TEXT SEGMENT:
════════════════════
Prometheus Configuration

# /etc/prometheus/prometheus.yml
global:
  scrape_interval: 15s
  evaluation_interval: 15s

scrape_configs:
  - job_name: 'node'
    static_configs:
      - targets:
        - 'web-01.dodatech.com:9100'
        - 'web-02.dodatech.com:9100'
        - 'db-01.dodatech.com:9100'
        - 'app-01.dodatech.com:9100'

Grafana Dashboards

Grafana visualizes Prometheus metrics in customizable dashboards:

# Install Grafana
sudo apt-get install -y software-properties-common
sudo add-apt-repository "deb https://packages.grafana.com/oss/deb stable main"
wget -q -O - https://packages.grafana.com/gpg.key | sudo apt-key add -
sudo apt-get update
sudo apt-get install -y grafana

sudo systemctl enable --now grafana-server

Useful PromQL Queries for Dashboards

# CPU usage percentage
100 - (avg by(instance) (rate(node_cpu_seconds_total{mode="idle"}[5m])) * 100)

# Memory usage percentage
100 * (1 - node_memory_MemAvailable_bytes / node_memory_MemTotal_bytes)

# Disk usage percentage
100 * (node_filesystem_size_bytes{mountpoint="/"} - node_filesystem_avail_bytes{mountpoint="/"})
    / node_filesystem_size_bytes{mountpoint="/"}

# Network receive rate (bytes/sec)
rate(node_network_receive_bytes_total{device="eth0"}[5m])

# Disk I/O rate
rate(node_disk_read_bytes_total{device="sda"}[5m])

# System load average
node_load15

# Uptime in days
time() - node_boot_time_seconds

Import Node Exporter Full Dashboard

Grafana dashboard ID 1860 is the standard Node Exporter Full dashboard. Import it via:

Grafana UI → Create → Import → Enter 1860 → Load

Setting Up Alerts

# prometheus-alert.yml — Alert rules
groups:
  - name: node_alerts
    rules:
      - alert: InstanceDown
        expr: up == 0
        for: 5m
        annotations:
          summary: "Instance {{ $labels.instance }} down"
          description: "{{ $labels.instance }} has been down for more than 5 minutes."

      - alert: HighCPUUsage
        expr: 100 - (avg by(instance) (rate(node_cpu_seconds_total{mode="idle"}[5m])) * 100) > 80
        for: 10m
        annotations:
          summary: "High CPU on {{ $labels.instance }}"
          description: "CPU usage is above 80% for 10 minutes."

      - alert: DiskSpaceLow
        expr: 100 * (node_filesystem_size_bytes{mountpoint="/"} - node_filesystem_avail_bytes{mountpoint="/"})
          / node_filesystem_size_bytes{mountpoint="/"} > 90
        for: 5m
        annotations:
          summary: "Low disk space on {{ $labels.instance }}"
════════════════════
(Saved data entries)
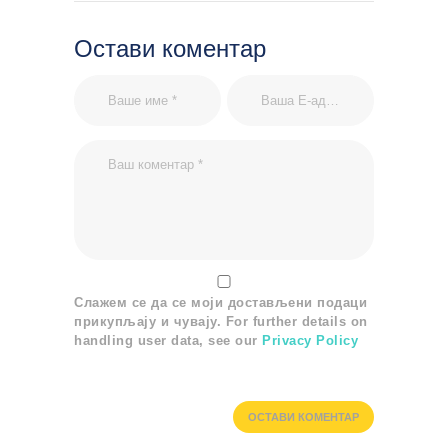
Остави коментар
Слажем се да се моји достављени подаци
прикупљају и чувају. For further details on
handling user data, see our
Privacy Policy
════════════════════
SET OF TASKS:
A – In the Prometheus and Grafana guide, what Grafana dashboard ID is given for the standard Node Exporter Full dashboard?
B – Please echo the Prometheus and Grafana guide word for word, from "# Disk usage" up to and including "receive rate (bytes/sec)".
C – Give what follows the last line of the Prometheus and Grafana guide, carrying it on from where it stops.
The rows above are separate material, apart from the Prometheus and Grafana guide.

YOUR WRITTEN ANSWERS:
A – 1860

B –
# Disk usage percentage
100 * (node_filesystem_size_bytes{mountpoint="/"} - node_filesystem_avail_bytes{mountpoint="/"})
    / node_filesystem_size_bytes{mountpoint="/"}

# Network receive rate (bytes/sec)

C –
          description: "Disk usage is above 90%."

Common Monitoring Mistakes

1. Not Setting Retention Policies

Logs and metrics grow without bounds. Set logrotate for logs, retention_time in Prometheus, and dashboard data retention in Grafana. Monitor storage usage.

2. Monitoring Everything

More metrics don’t equal better observability. Focus on the Four Golden Signals: latency, traffic, errors, and saturation. Start with 10 key metrics and expand as needed.

3. No Alert Fatigue Management

Too many alerts cause alert fatigue — critical alerts get ignored. Set appropriate thresholds, use for: duration to avoid flapping, and route alerts by severity.

4. Ignoring Log Compression

Uncompressed logs consume 5-10x more disk space. Enable compression in logrotate and journald. Archive old logs to cold storage.

5. Scraping Too Frequently

Prometheus scraping every 5 seconds on 1000 targets generates significant load. Default 15s is usually sufficient. Adjust based on metric churn.

6. Not Having a Logging Strategy

Logs are useless if you can’t find them in a crisis. Structure logs as JSON with consistent fields: timestamp, level, service, message, request_id. Use centralized logging for multi-server environments.

7. Dashboard Sprawl

Hundreds of dashboards nobody maintains or looks at. Keep dashboards focused — one per service or team. Archive unused dashboards.

Practice Questions

1. What’s the difference between syslog and journald? Syslog is the traditional text-based logging system, using rsyslog for routing. Journald is systemd’s structured binary logging with metadata (PID, priority, boot ID). They can work together — journald forwards to rsyslog.

2. How does logrotate prevent disk full issues? It rotates logs (renames + creates new), compresses old logs, removes logs older than the retention period, and can trigger reload signals to services so they write to the new file.

3. What’s the difference between Prometheus and Graphite? Prometheus pulls metrics via HTTP (pull model), has built-in alerting, and uses dimensional labels. Graphite uses push model with dot-separated metric names. Prometheus is more modern and widely adopted.

4. What are the Four Golden Signals of monitoring? Latency (response time), traffic (requests per second), errors (error rate), saturation (resource utilization). These four signals give a complete picture of system health.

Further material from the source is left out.